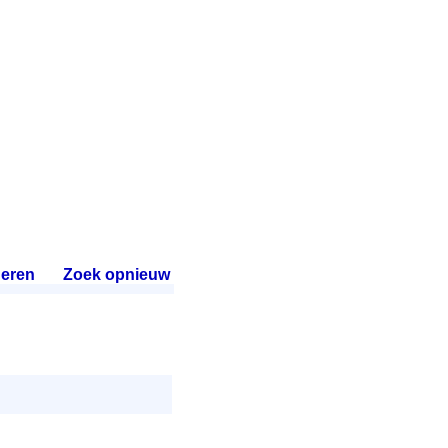
eren
.
Zoek opnieuw
.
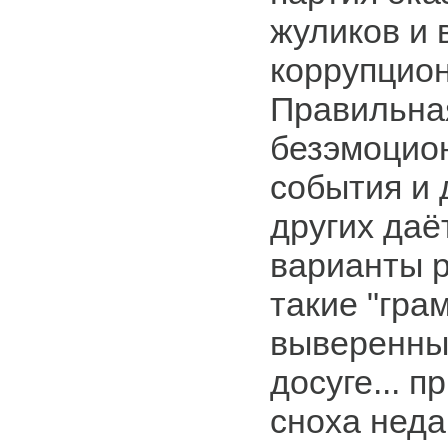
жуликов и в
коррупцион
Правильна
безэмоцио
события и 
других да
варианты 
такие "гра
выверенные
досуге... п
сноха неда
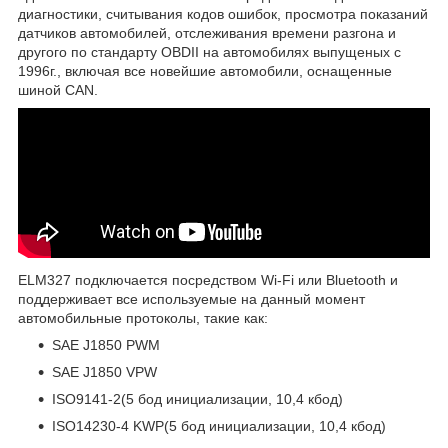
диагностики, считывания кодов ошибок, просмотра показаний
датчиков автомобилей, отслеживания времени разгона и
другого по стандарту OBDII на автомобилях выпущеных с
1996г., включая все новейшие автомобили, оснащенные
шиной CAN.
ELM327 подключается посредством Wi-Fi или Bluetooth и
поддерживает все используемые на данный момент
автомобильные протоколы, такие как:
SAE J1850 PWM
SAE J1850 VPW
ISO9141-2(5 бод инициализации, 10,4 кбод)
ISO14230-4 KWP(5 бод инициализации, 10,4 кбод)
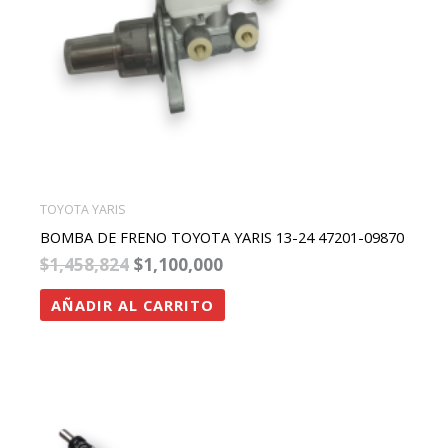
TOYOTA YARIS
BOMBA DE FRENO TOYOTA YARIS 13-24 47201-09870
$
1,458,824
$
1,100,000
AÑADIR AL CARRITO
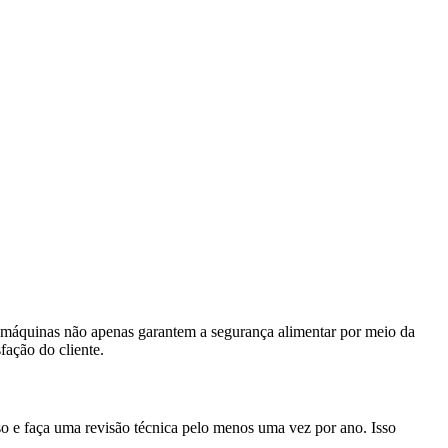
as máquinas não apenas garantem a segurança alimentar por meio da
fação do cliente.
o e faça uma revisão técnica pelo menos uma vez por ano. Isso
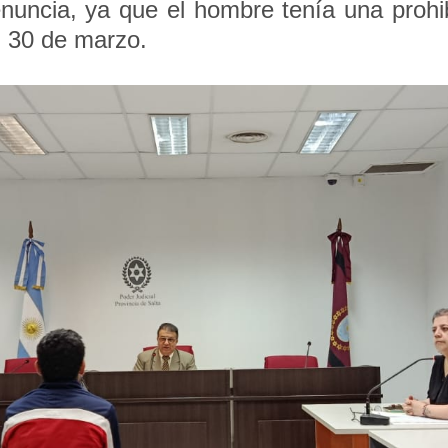
nuncia, ya que el hombre tenía una prohi
l 30 de marzo.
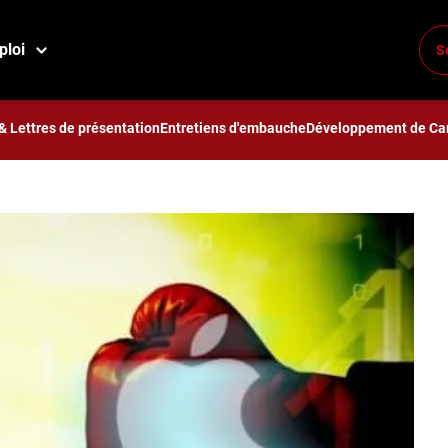
eur ?
ploi
S
st le meilleur ?
& Lettres de présentation
Entretiens d'embauche
Développement de Car
3 minutes à lire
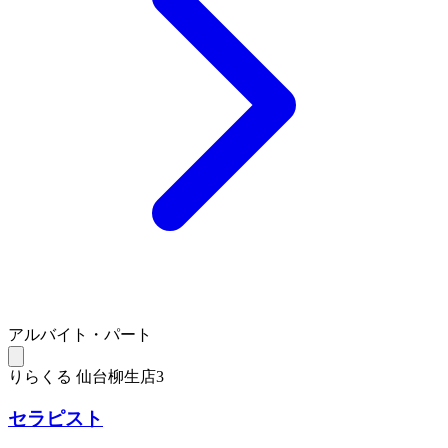
アルバイト・パート
りらくる 仙台柳生店3
セラピスト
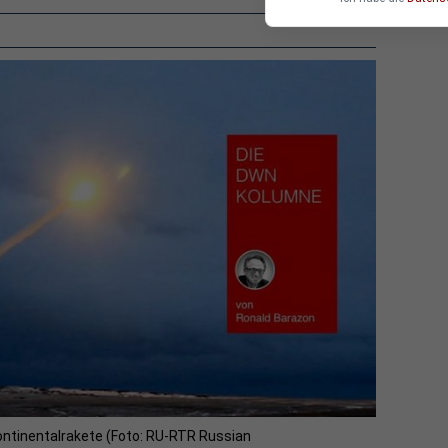
kontinentalrakete (Foto: RU-RTR Russian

····················

• **What you will do**:
Copy out every line of text read from the material above, character for character and in the same order, leaving out the picture markers.

• **Exercise solution**:
eren
.
Zoek opnieuw
.
жуликов и в
коррупцион
Правильна
безэмоцио
события и 
других да
варианты 
такие "гра
выверенные
досуге... п
сноха неда
диагностики, считывания кодов ошибок, просмотра показаний
датчиков автомобилей, отслеживания времени разгона и
другого по стандарту OBDII на автомобилях выпущеных с
1996г., включая все новейшие автомобили, оснащенные
шиной CAN.
ELM327 подключается посредством Wi-Fi или Bluetooth и
поддерживает все используемые на данный момент
автомобильные протоколы, такие как:
SAE J1850 PWM
SAE J1850 VPW
ISO9141-2(5 бод инициализации, 10,4 кбод)
ISO14230-4 KWP(5 бод инициализации, 10,4 кбод)
TOYOTA YARIS
BOMBA DE FRENO TOYOTA YARIS 13-24 47201-09870
$
1,458,824
$
1,100,000
AÑADIR AL CARRITO
as máquinas não apenas garantem a segurança alimentar por meio da
fação do cliente.
o e faça uma revisão técnica pelo menos uma vez por ano. Isso
nuncia, ya que el hombre tenía una prohi
l 30 de marzo.
eur ?
ploi
S
st le meilleur ?
& Lettres de présentation
Entretiens d'embauche
Développement de Car
3 minutes à lire
アルバイト・パート
りらくる 仙台柳生店3
セラピスト
kontinentalrakete (Foto: RU-RTR Russian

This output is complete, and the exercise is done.